▸ **PROBLEM**:
Among the entries, which lines carry the string "neue"? Copy every one.

RECORDS FOR THIS EXERCISE section start

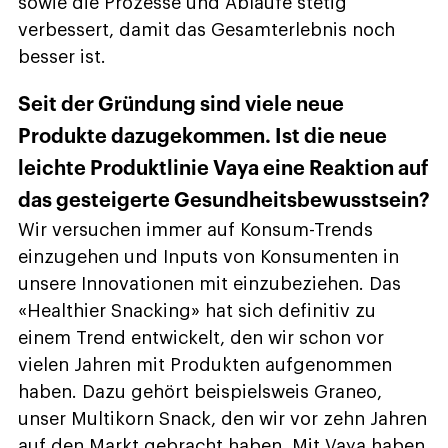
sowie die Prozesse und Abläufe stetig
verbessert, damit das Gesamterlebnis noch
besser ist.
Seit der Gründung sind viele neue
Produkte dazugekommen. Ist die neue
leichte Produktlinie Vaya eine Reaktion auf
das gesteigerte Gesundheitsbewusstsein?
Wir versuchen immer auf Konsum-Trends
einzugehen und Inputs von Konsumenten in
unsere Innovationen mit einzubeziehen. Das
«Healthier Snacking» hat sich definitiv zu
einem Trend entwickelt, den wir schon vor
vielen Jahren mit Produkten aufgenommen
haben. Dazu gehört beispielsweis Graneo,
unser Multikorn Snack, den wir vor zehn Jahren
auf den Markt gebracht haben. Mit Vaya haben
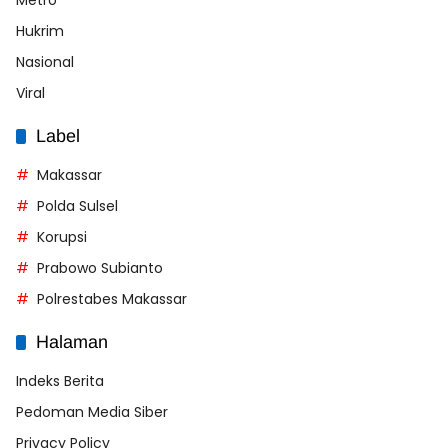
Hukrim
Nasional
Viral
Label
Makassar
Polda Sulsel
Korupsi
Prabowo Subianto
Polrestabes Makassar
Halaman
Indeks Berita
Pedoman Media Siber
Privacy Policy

RECORDS FOR THIS EXERCISE section end
RECORDS FOR THIS EXERCISE section start

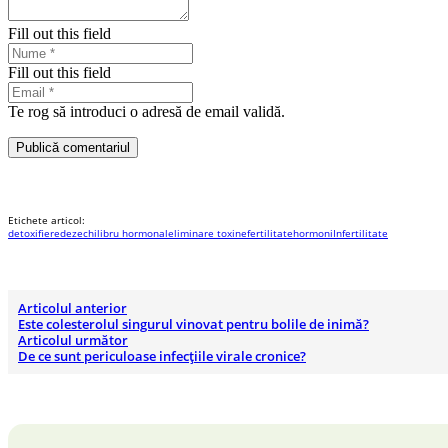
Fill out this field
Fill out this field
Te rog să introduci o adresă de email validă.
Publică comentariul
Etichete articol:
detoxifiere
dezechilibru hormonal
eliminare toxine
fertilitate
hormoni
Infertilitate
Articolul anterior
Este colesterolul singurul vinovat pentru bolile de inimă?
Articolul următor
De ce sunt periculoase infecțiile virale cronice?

RECORDS FOR THIS EXERCISE section end

▸ **SOLUTION BELOW**:
Seit der Gründung sind viele neue
Produkte dazugekommen. Ist die neue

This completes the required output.